Peccato però che il contorno a questo gameplay sia quantomeno scarno. Partiamo dalle modalità di gioco, dove il multiplayer viene gestito tramite una ipotetica torre, dove ogni livello rappresenta le abilità di chi vi troveremo dentro. Anche il nostro comportamento sarà esaminato e in base a quello potremo accedere a un piano di base e a quelli di livello più alto, ma mai a quelli più bassi, dove l’arrivo di un giocatore troppo forte potrebbe portare scompiglio. Alla base di ogni torre c’è la possibilità di scegliere una regione, così da giocare con utenti del nostro continente o con avversari più esotici. Il net code funziona molto bene (anche andando a visitare Asia e Stati Uniti), ma ammettiamo che il sistema della torre, con tutto quello che ci troverete dentro non è particolarmente immediato. Rivedibile.
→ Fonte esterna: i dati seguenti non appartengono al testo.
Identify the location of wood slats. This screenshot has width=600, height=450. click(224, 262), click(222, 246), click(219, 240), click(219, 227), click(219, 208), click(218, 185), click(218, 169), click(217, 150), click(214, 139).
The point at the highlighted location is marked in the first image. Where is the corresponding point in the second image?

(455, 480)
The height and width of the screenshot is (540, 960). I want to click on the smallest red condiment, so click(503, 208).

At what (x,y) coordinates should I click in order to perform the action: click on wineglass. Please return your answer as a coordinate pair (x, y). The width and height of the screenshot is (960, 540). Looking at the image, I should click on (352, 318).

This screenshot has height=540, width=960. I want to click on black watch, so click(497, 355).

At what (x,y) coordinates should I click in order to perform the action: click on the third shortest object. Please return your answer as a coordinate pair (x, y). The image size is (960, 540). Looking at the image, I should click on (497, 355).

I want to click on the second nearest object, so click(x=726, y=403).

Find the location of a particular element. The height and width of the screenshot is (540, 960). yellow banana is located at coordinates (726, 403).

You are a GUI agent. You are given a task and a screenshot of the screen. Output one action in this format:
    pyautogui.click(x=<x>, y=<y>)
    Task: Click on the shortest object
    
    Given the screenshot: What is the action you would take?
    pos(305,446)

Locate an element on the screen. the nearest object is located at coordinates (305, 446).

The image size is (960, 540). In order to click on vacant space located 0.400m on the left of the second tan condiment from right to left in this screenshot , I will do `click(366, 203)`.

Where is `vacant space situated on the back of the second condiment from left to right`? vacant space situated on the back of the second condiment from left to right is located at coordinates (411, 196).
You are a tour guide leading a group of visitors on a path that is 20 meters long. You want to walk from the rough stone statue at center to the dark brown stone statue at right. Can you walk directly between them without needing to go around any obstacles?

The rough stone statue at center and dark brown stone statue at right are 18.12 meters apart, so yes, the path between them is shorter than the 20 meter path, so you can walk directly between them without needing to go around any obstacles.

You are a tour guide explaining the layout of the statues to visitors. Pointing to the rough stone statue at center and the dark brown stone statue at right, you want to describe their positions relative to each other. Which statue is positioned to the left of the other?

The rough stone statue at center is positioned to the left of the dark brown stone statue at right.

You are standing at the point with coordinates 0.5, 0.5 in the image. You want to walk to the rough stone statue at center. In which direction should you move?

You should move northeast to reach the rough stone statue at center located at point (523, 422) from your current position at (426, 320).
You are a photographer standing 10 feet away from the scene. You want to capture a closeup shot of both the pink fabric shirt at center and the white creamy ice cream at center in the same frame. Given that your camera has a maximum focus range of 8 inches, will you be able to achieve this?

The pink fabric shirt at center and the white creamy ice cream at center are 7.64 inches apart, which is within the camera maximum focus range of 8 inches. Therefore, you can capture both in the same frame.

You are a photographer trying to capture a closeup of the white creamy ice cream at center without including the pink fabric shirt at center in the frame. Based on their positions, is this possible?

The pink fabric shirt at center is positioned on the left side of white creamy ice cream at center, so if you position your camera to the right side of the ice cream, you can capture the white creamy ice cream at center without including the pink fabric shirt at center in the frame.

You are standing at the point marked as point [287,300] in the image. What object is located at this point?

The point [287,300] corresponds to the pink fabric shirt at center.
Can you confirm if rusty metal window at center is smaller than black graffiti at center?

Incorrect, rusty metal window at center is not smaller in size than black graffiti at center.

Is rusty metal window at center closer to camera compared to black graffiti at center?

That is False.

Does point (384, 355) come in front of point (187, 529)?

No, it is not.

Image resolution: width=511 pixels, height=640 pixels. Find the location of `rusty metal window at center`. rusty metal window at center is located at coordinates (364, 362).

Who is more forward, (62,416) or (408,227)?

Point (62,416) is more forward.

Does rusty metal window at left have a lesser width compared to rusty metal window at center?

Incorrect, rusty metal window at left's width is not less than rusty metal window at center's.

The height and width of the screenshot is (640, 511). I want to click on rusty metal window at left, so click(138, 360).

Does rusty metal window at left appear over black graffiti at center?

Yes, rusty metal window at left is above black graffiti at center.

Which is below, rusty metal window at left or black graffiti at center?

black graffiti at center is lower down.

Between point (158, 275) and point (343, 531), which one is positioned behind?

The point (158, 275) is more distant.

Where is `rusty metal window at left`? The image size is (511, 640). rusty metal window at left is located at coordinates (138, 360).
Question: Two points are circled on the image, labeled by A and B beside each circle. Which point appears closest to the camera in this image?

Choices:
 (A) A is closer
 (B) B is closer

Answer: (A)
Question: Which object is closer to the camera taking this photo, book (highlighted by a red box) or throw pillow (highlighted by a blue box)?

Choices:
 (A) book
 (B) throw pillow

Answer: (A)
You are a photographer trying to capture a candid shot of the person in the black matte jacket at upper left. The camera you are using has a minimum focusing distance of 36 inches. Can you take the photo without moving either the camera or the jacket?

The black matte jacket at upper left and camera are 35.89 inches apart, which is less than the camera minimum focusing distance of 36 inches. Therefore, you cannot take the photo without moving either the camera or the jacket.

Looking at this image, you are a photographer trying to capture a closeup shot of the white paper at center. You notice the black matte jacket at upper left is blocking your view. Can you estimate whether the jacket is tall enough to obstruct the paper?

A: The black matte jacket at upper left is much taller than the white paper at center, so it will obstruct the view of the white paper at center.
Bene, promuoviamo a pieni voti il multiplayer, ma il resto? Se non siete avvezzi alla intricata trama della saga, prendetevi un po’ di tempo e godetevi la modalità storia, un vero e proprio anime (sottotitolato in italiano come tutto il resto del gioco) da seguire per farsi una più approfondita idea dei personaggi giocabili e delle loro storie, fermo restando che la trama completa di Guilty Gear è molto più estesa e merita di essere approfondita andando a leggere le schede dei personaggi e tutte le relazioni che tra essi intercorrono. Ecco, appunto: modalità storia non giocabile. In questa frase è riassunto il single player di Strive: poco e insoddisfacente. Possiamo affrontare un amico in locale, sfidare l’intelligenza artificiale in scontri singoli o combattere contro una sequenza di nemici, ma dobbiamo scordarci le classiche modalità con un minimo di trama.

Il problema è che spesso, avere un qualche stimolo per giocare da soli contro la cpu, è sempre stato un modo perfetto per allenarsi in vista del multiplayer, mentre la mancanza di questa possibilità ci ha lasciato un po’ di amaro in bocca, così come la presenza di solo 15 personaggi giocabili e l’annuncio di diversi season pass da acquistare per accedere agli altri protagonisti. Se pensiamo che il season pass 1 è già prezzato a 29,90 euro è facile capire che i veri appassionati dovranno mettere in conto un esborso non indifferente per portare a casa tutto quello che Guilty Gear Strive avrà da offrire. Insomma, tanti pregi ma anche alcuni difetti da non dimenticare. Ad ogni modo, un esordio nella nuova generazione di tutto rispetto, con un impatto grafico piacevolissimo e una colonna sonora strepitosa… cercate, se ci riuscite a convincerci che il tema di Sol Badguy non è ispirato a I Don’t Wanna Stop di Ozzy Osbourne!

8
Davvero niente male l’esordio di Guilty Gear sulla nuova generazione o meglio a cavallo tra PlayStation 4 e PlayStation 5. Graficamente interessante e con una infrastruttura online di tutto rispetto, sebbene con un sistema di lobby un po’ dispersivo. Il rinnovamento del gameplay risulta un pelo più accessibile e mette mano a meccaniche e tempistiche, chiedendo un massiccio uso dei tutorial anche ai giocatori di vecchia data, che troveranno cambiamenti importanti. Grafica ottima, sonoro superbo, ma single player praticamente sparito dai radar, se non per qualche timidissima modalità. Va bene, il futuro è online, ma nemmeno un contentino per l'utenza con qualche capello bianco? Considerate, inoltre, che per avere il titolo nella sua interezza dovrete acquistare diversi season pass.